= Robert Steinberg =

Jewish Canadian mathematician

Robert Steinberg (May 25, 1922, Soroca, Bessarabia, Romania (present-day Moldova) – May 25, 2014) was a mathematician at the University of California, Los Angeles.

He introduced the Steinberg representation, the Lang–Steinberg theorem, the Steinberg group in algebraic K-theory, Steinberg's formula in representation theory, and the Steinberg groups in Lie theory that yield finite simple groups over finite fields.

==Biography==
Born in Soroca (then in the Kingdom of Romania, today in Moldova), Steinberg's parents settled in Canada very soon after his birth.
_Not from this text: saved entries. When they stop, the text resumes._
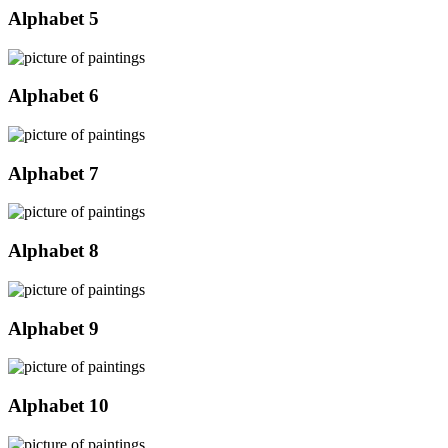
Alphabet 5
Alphabet 6
Alphabet 7
Alphabet 8
Alphabet 9
Alphabet 10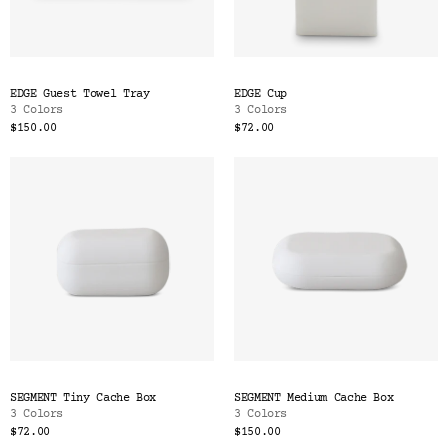
EDGE Guest Towel Tray
EDGE Cup
3 Colors
3 Colors
$150.00
$72.00
SEGMENT Tiny Cache Box
SEGMENT Medium Cache Box
3 Colors
3 Colors
$72.00
$150.00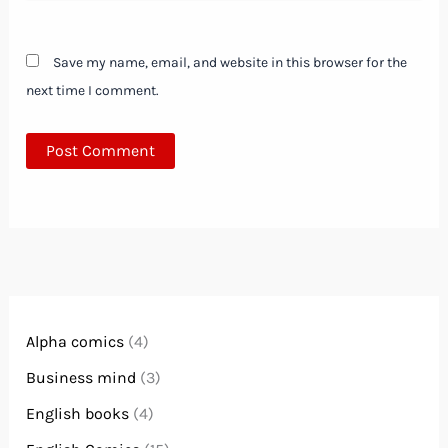
Save my name, email, and website in this browser for the
next time I comment.
Alpha comics
(4)
Business mind
(3)
English books
(4)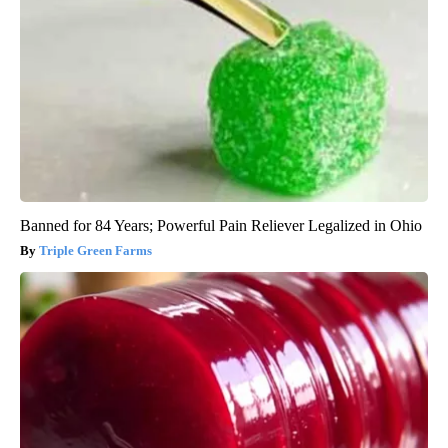
Banned for 84 Years; Powerful Pain Reliever Legalized in Ohio
Triple Green Farms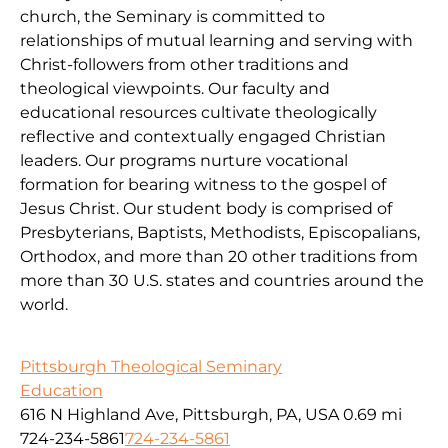
church, the Seminary is committed to
relationships of mutual learning and serving with
Christ-followers from other traditions and
theological viewpoints. Our faculty and
educational resources cultivate theologically
reflective and contextually engaged Christian
leaders. Our programs nurture vocational
formation for bearing witness to the gospel of
Jesus Christ. Our student body is comprised of
Presbyterians, Baptists, Methodists, Episcopalians,
Orthodox, and more than 20 other traditions from
more than 30 U.S. states and countries around the
world.
Pittsburgh Theological Seminary
Education
616 N Highland Ave, Pittsburgh, PA, USA
0.69 mi
724-234-5861
724-234-5861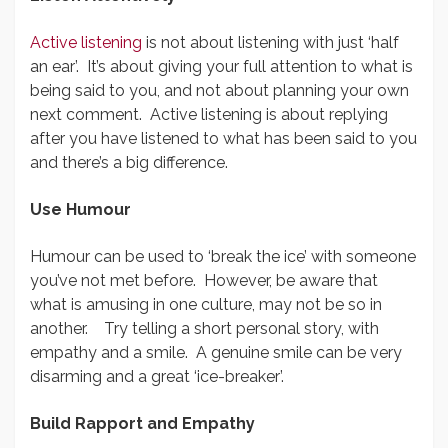
Active listening
is not about listening with just ‘half
an ear’. It’s about giving your full attention to what is
being said to you, and not about planning your own
next comment. Active listening is about replying
after you have listened to what has been said to you
and there’s a big difference.
Use Humour
Humour can be used to ‘break the ice’ with someone
you’ve not met before. However, be aware that
what is amusing in one culture, may not be so in
another. Try telling a short personal story, with
empathy and a smile. A genuine smile can be very
disarming and a great ‘ice-breaker’.
Build Rapport and Empathy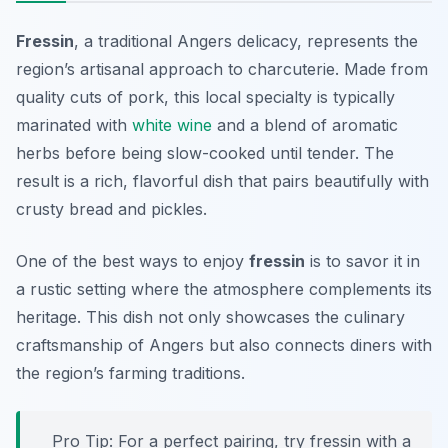
Fressin
, a traditional Angers delicacy, represents the
region’s artisanal approach to charcuterie. Made from
quality cuts of pork, this local specialty is typically
marinated with
white wine
and a blend of aromatic
herbs before being slow-cooked until tender. The
result is a rich, flavorful dish that pairs beautifully with
crusty bread and pickles.
One of the best ways to enjoy
fressin
is to savor it in
a rustic setting where the atmosphere complements its
heritage. This dish not only showcases the culinary
craftsmanship of Angers but also connects diners with
the region’s farming traditions.
Pro Tip: For a perfect pairing, try fressin with a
Steinberg studied under Richard Brauer and he received his Ph.D. in mathematics from the University of Toronto in 1948. Steinberg joined the Mathematics Department at UCLA the same year. He retired from UCLA in 1992.

==Awards==
Steinberg was an invited speaker at the International Congress of Mathematicians in 1966, won the Steele Prize in 1985, was elected to the United States National Academy of Sciences in 1985, and won the Jeffery–Williams Prize in 1990. In 2003, the Journal of Algebra published a special issue to celebrate Robert Steinberg's 80th birthday.

I have had a good life.
— – Robert Steinberg

==Selected publications==
- Steinberg, R. (1951). "A geometric approach to the representations of the full linear group over a Galois field"
- Steinberg, Robert (1959). "Finite reflection groups"
- Steinberg, Robert (1961). "A general Clebsch–Gordan theorem"
- Steinberg, Robert (1962). "Complete sets of representations of algebras"
- Steinberg, Robert (1962). "A closure property of sets of vectors"
- Steinberg, Robert (1962). "Générateurs, relations et revêtements de groupes algébriques"
- "Differential equations invariant under finite reflections" (1964)
- Steinberg, Robert (2017). "Lectures on Chevalley groups"
- Steinberg, Robert (1974). "Conjugacy classes in algebraic groups"
- Steinberg, Robert (1988). "An occurrence of the Robinson-Schensted correspondence"
- R. Steinberg, Collected Papers, Amer. Math. Soc. (1997), ISBN 0-8218-0576-2.